In 1917, Wilson publicly declared his support for women’s suffrage amendment, calling it a wartime measure. He was particularly moved by his daughter who was a leading suffragette, who had personally informed him of the ill treatment of Paul and of other suffragettes in prison. During wartime, he began to publicly campaign for women’s suffrage, lobbying Congress. In 1918, he gave a speech before Congress stating, “We have made partners of the women in this war. Shall we admit them only to a partnership of suffering, and sacrifice, and toil, and not to a partnership of privilege and right?” Although his impassioned speech did not gain enough votes initially, on June 4, 1919, the suffragette amendment gained enough votes in the House to be sent to the states for ratification.

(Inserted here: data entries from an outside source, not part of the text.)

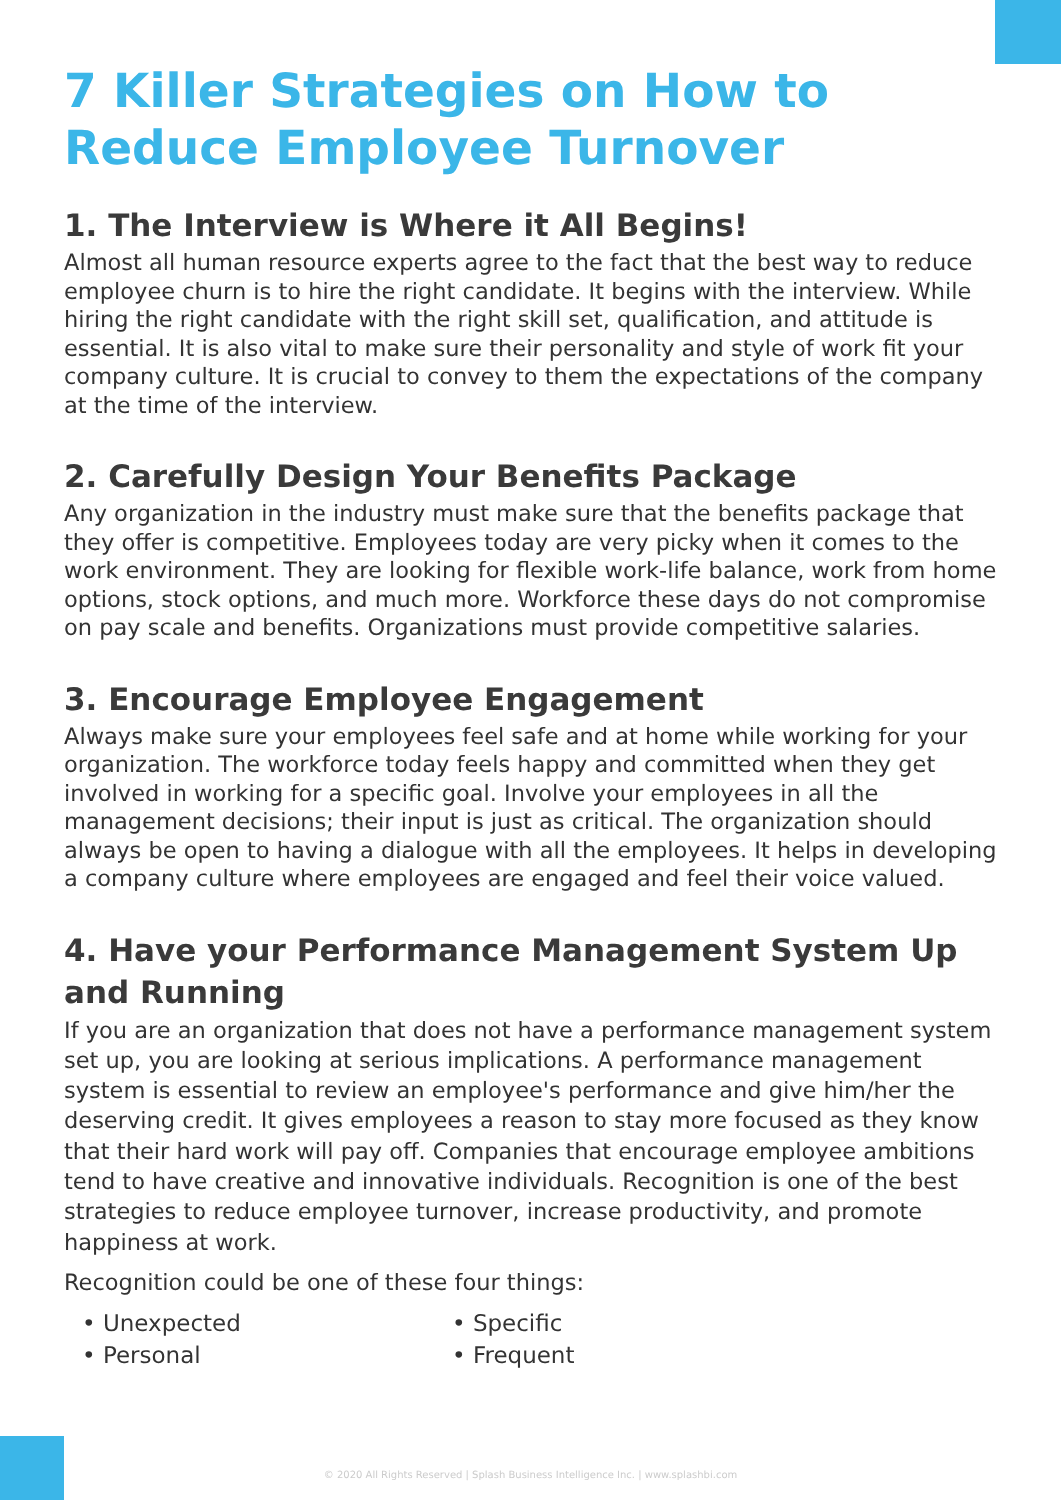7 Killer Strategies on How to Reduce Employee Turnover
1. The Interview is Where it All Begins!
Almost all human resource experts agree to the fact that the best way to reduce employee churn is to hire the right candidate. It begins with the interview. While hiring the right candidate with the right skill set, qualification, and attitude is essential. It is also vital to make sure their personality and style of work fit your company culture. It is crucial to convey to them the expectations of the company at the time of the interview.
2. Carefully Design Your Benefits Package
Any organization in the industry must make sure that the benefits package that they offer is competitive. Employees today are very picky when it comes to the work environment. They are looking for flexible work-life balance, work from home options, stock options, and much more. Workforce these days do not compromise on pay scale and benefits. Organizations must provide competitive salaries.
3. Encourage Employee Engagement
Always make sure your employees feel safe and at home while working for your organization. The workforce today feels happy and committed when they get involved in working for a specific goal. Involve your employees in all the management decisions; their input is just as critical. The organization should always be open to having a dialogue with all the employees. It helps in developing a company culture where employees are engaged and feel their voice valued.
4. Have your Performance Management System Up and Running
If you are an organization that does not have a performance management system set up, you are looking at serious implications. A performance management system is essential to review an employee's performance and give him/her the deserving credit. It gives employees a reason to stay more focused as they know that their hard work will pay off. Companies that encourage employee ambitions tend to have creative and innovative individuals. Recognition is one of the best strategies to reduce employee turnover, increase productivity, and promote happiness at work.
Recognition could be one of these four things:
• Unexpected
• Specific
• Personal
• Frequent
© 2020 All Rights Reserved | Splash Business Intelligence Inc. | www.splashbi.com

Per constitutional law, once Congress ratified the amendment, it would be sent to the states for a vote, and to become an amendment, 3/4 of the states needed to ratify it. Little civics lesson there. The battle came down to Tennessee. In the summer of 1920, the youngest member of the Tennessee Assembly, Harry Burn, cast the deciding vote. Again, according to legend, we don’t have a whole lot of sources on this, Burn was supposed to say no. He had been convinced by the elders in the assembly that it was not the right thing to do.
But he received a telegram from his mother, and the telegram told him that he needed to support women’s right to vote, and he changed his vote to yes. Six days later, on August 26, 1920, Secretary of State certified the ratification, making it official that women had the right to vote across The United States. On that day, Paul and her fellow activists toasted with grape juice because they could not toast with any form of alcohol, as you might know, because it had been rendered illegal thanks to the temperance movement at the time period, before the National Women’s Party banner as this image shows. Ultimately, during World War I, an unattended by key legacy of the war is women’s suffrage. Wilson became known as a women’s rights man and his legacy includes support for women’s rights. The activism of the suffragettes brings several key questions for historian and Americans today, including who is best served by American democracy? Is wartime activism inappropriate and unpatriotic? What is the best method for affecting change and trying to make American rights more open to all? For Paul and her compatriots, wartime activism was the catalyst needed to make women’s suffrage a national conversation, and ultimately, to force an American president to support their cause after nearly a century of trying.
So today, I will close with her words, “I never doubted that equal rights were the right direction. Most reforms, most problems are complicated. But to me, there is nothing complicated about ordinary equality.” Thank you.